カガリは視線すら上げず、万年筆を静かに置いた。

「ザロフ氏。君の来訪を待っていた。……ちょうど今、君への『返済計画書』が完成したところだ」

「ああん? 返済? 金なんてねえだろ!」

「金はない。だが、『価値』はある」

カガリはゆっくりと立ち上がった。その仕草は、教会のミサのように静謐で、処刑宣告のように冷たかった。

「……交渉コンシリエを始めよう。暴力という非効率な手段を、私は最も嫌う」




ザロフがカガリの言葉を無視し、下品な笑いを浮かべ、アリサの肩に手をかけようとしたその時。

カガリは手元に広げていた「別の帳簿」を、指先でピシャリと叩いた。

「……ザロフ氏。君の背後にある『アイアン・キャピタル』。表向きは真っ当な金融業だが、実際は領主への脱税を隠蔽するための洗浄機関ランドリーだ。……違うか?」

「……あ? 何を言ってやがる……」

ザロフの顔から余裕が消える。カガリのスキル【不渡り検知レッド・インジケーター】は、ザロフが隠し持っている「裏帳簿の存在」と、その「隠し場所」までを赤字のデータとして暴いていた。

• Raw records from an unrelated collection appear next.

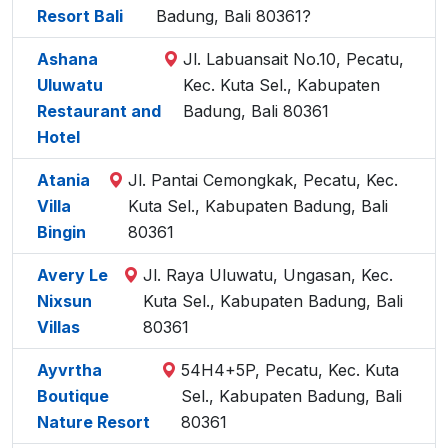
Resort Bali
Badung, Bali 80361?
Ashana
Jl. Labuansait No.10, Pecatu,
Uluwatu
Kec. Kuta Sel., Kabupaten
Restaurant and
Badung, Bali 80361
Hotel
Atania
Jl. Pantai Cemongkak, Pecatu, Kec.
Villa
Kuta Sel., Kabupaten Badung, Bali
Bingin
80361
Avery Le
Jl. Raya Uluwatu, Ungasan, Kec.
Nixsun
Kuta Sel., Kabupaten Badung, Bali
Villas
80361
Ayvrtha
54H4+5P, Pecatu, Kec. Kuta
Boutique
Sel., Kabupaten Badung, Bali
Nature Resort
80361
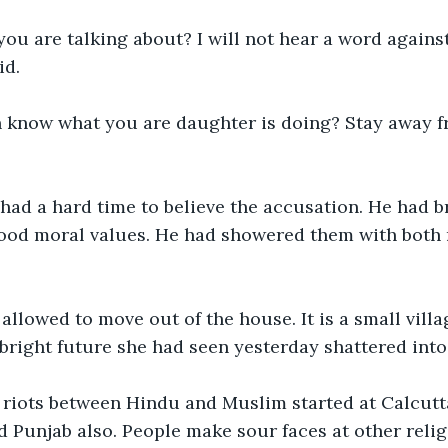
ou are talking about? I will not hear a word agains
id.
n know what you are daughter is doing? Stay away f
had a hard time to believe the accusation. He had b
ood moral values. He had showered them with both
llowed to move out of the house. It is a small vill
he bright future she had seen yesterday shattered into
iots between Hindu and Muslim started at Calcutta
ed Punjab also. People make sour faces at other reli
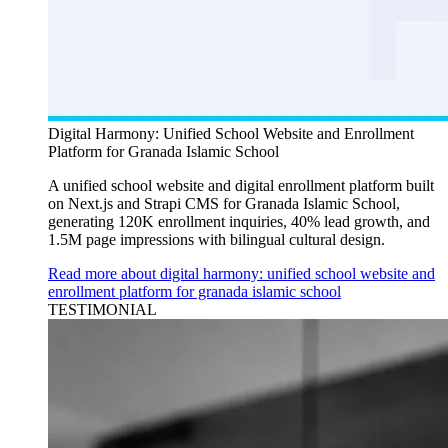
Digital Harmony: Unified School Website and Enrollment
Platform for Granada Islamic School
A unified school website and digital enrollment platform built
on Next.js and Strapi CMS for Granada Islamic School,
generating 120K enrollment inquiries, 40% lead growth, and
1.5M page impressions with bilingual cultural design.
Read more about digital harmony: unified school website and
enrollment platform for granada islamic school
TESTIMONIAL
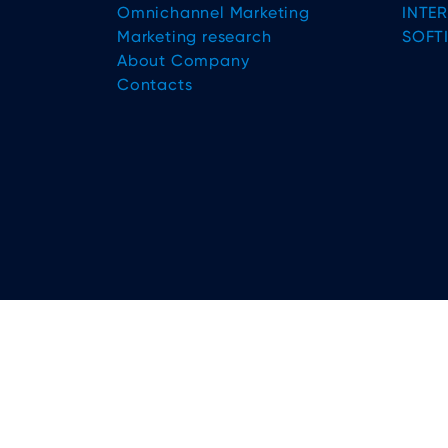
Omnichannel Marketing
INTE
Marketing research
SOFT
About Company
Contacts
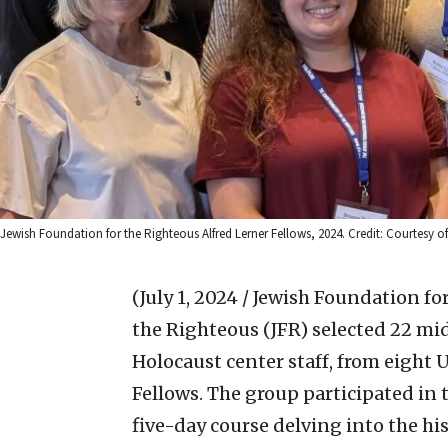
Jewish Foundation for the Righteous Alfred Lerner Fellows, 2024. Credit: Courtesy of
(July 1, 2024 / Jewish Foundation fo
the Righteous (JFR) selected 22 mid
Holocaust center staff, from eight 
Fellows. The group participated in 
five-day course delving into the hi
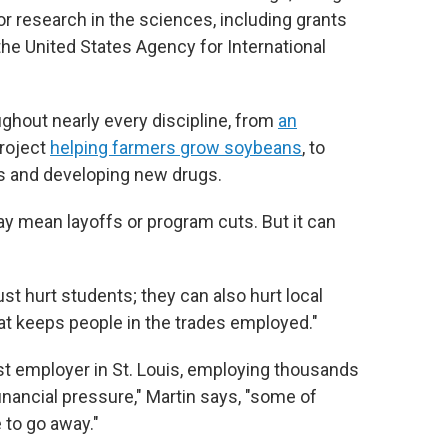
r research in the sciences, including grants
the United States Agency for International
ughout nearly every discipline, from
an
project
helping farmers grow soybeans
, to
s and developing new drugs.
y mean layoffs or program cuts. But it can
ust hurt students; they can also hurt local
at keeps people in the trades employed."
st employer in St. Louis, employing thousands
 financial pressure," Martin says, "some of
 to go away."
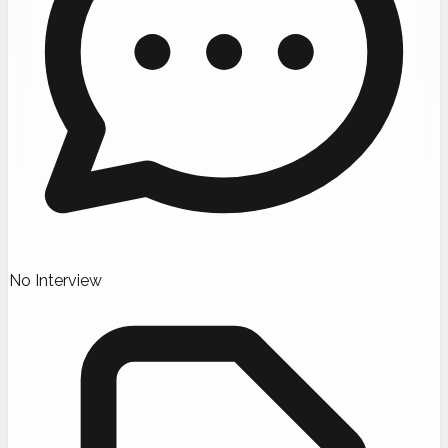
No Interview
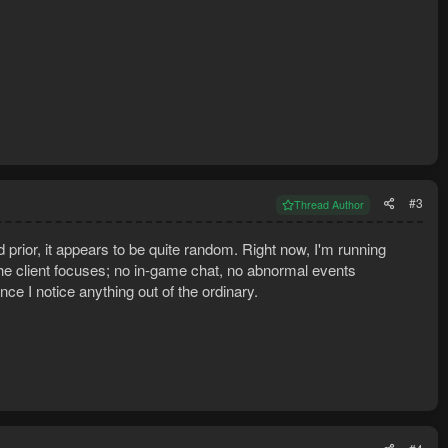
#3
Thread Author
d prior, it appears to be quite random. Right now, I'm running
the client focuses; no in-game chat, no abnormal events
once I notice anything out of the ordinary.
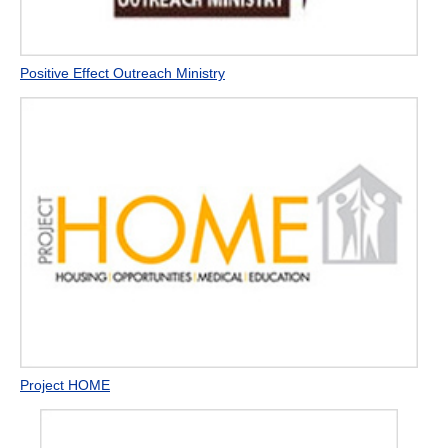
Positive Effect Outreach Ministry
Project HOME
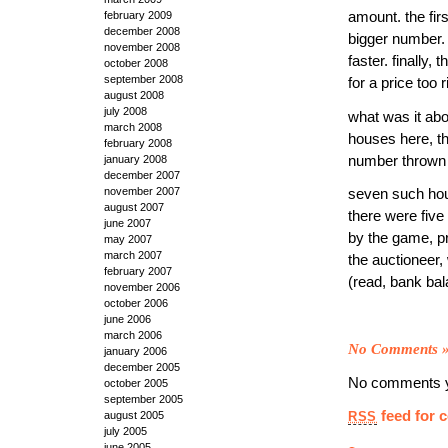
amount. the fir
february 2009
december 2008
bigger number.
november 2008
faster. finally,
october 2008
september 2008
for a price too
august 2008
july 2008
what was it abou
march 2008
houses here, th
february 2008
number thrown
january 2008
december 2007
november 2007
seven such hou
august 2007
there were five
june 2007
by the game, p
may 2007
march 2007
the auctioneer,
february 2007
(read, bank bal
november 2006
october 2006
june 2006
march 2006
No Comments
january 2006
december 2005
No comments y
october 2005
september 2005
feed for 
august 2005
RSS
july 2005
june 2005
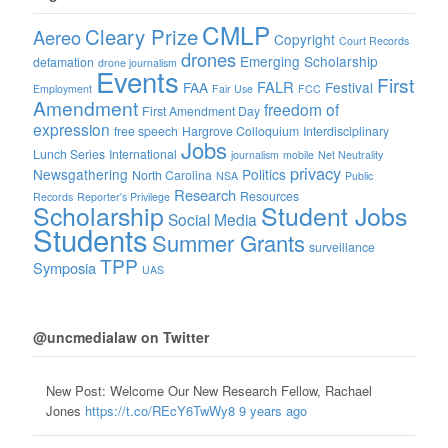
CMLP
Cleary Prize
Aereo
Copyright
Court Records
drones
Emerging Scholarship
defamation
drone journalism
Events
First
FALR
FAA
Festival
Employment
Fair Use
FCC
Amendment
freedom of
First Amendment Day
expression
free speech
Hargrove Colloquium
Interdisciplinary
Jobs
Lunch Series
International
journalism
mobile
Net Neutrality
privacy
Newsgathering
Politics
North Carolina
NSA
Public
Research
Resources
Records
Reporter's Privilege
Scholarship
Student Jobs
Social Media
Students
Summer Grants
surveillance
TPP
Symposia
UAS
@uncmedialaw on Twitter
New Post: Welcome Our New Research Fellow, Rachael
Jones
https://t.co/REcY6TwWy8
9 years ago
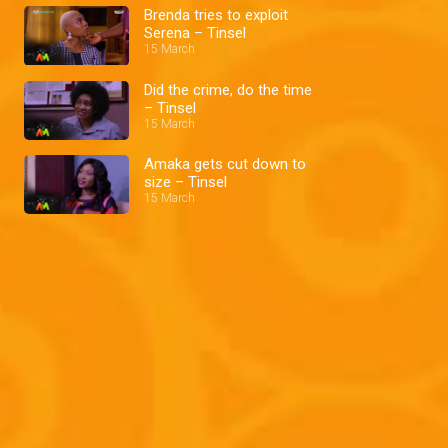
Brenda tries to exploit
Serena – Tinsel
15 March
Did the crime, do the time
– Tinsel
15 March
Amaka gets cut down to
size – Tinsel
15 March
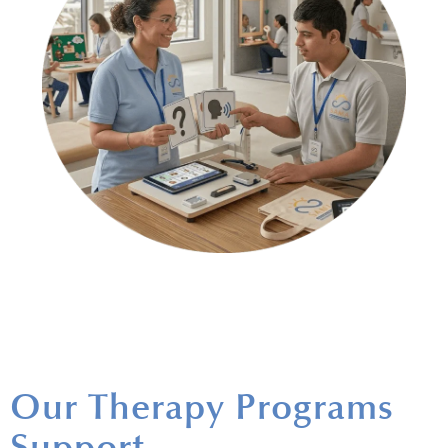
Our Therapy Programs
Support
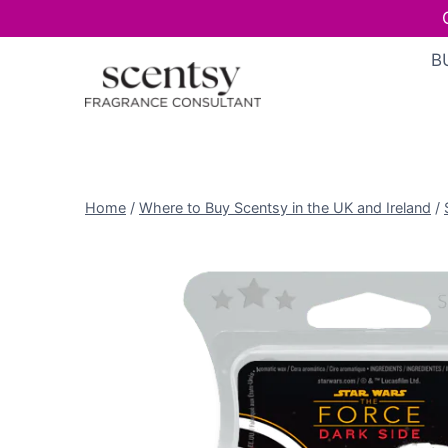
Skip
B
to
content
Home
/
Where to Buy Scentsy in the UK and Ireland
/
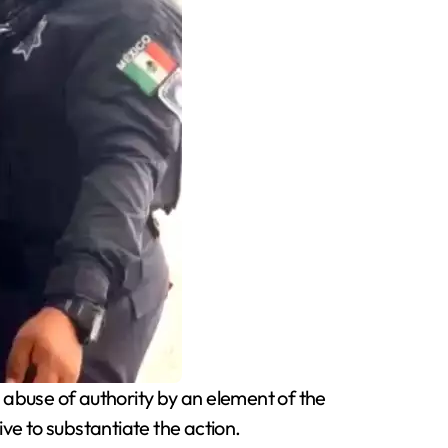
abuse of authority by an element of the
e to substantiate the action.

「君が今日、力ずくでこのギルドを奪えば、私は明日、その裏帳簿の存在を領主と教会に報告する。君の組織は解体され、君自身も絞首台行きだ。……これが、君が選ぼうとしている『暴力コスト』の結末だ」

カガリは淡々と、まるで明日の天気予報を告げるようなトーンで続ける。

「逆に、私と『提携』すればどうなるか。……バルカス、先ほどのランプを」

バルカスが直した驚異的な輝きのランプ。その「圧倒的な商品価値」を見せつけられたザロフは絶句した。

「……この技術による独占販売権。その利益の一部を、君の借金への『利息返済』として充当してやろう。君は死なずに済み、将来的に今の数倍の利益を手にできる。……さて、ザロフ氏。『確実な死』か、『不確実だが莫大な利益』か。 算数ができるなら、答えは決まっているはずだ」

ザロフは、目の前の「死神のようなスーツの男」が、自分を脅しているのではなく、「自分を自分の欲望で支配しようとしている」ことに気づき、戦慄した。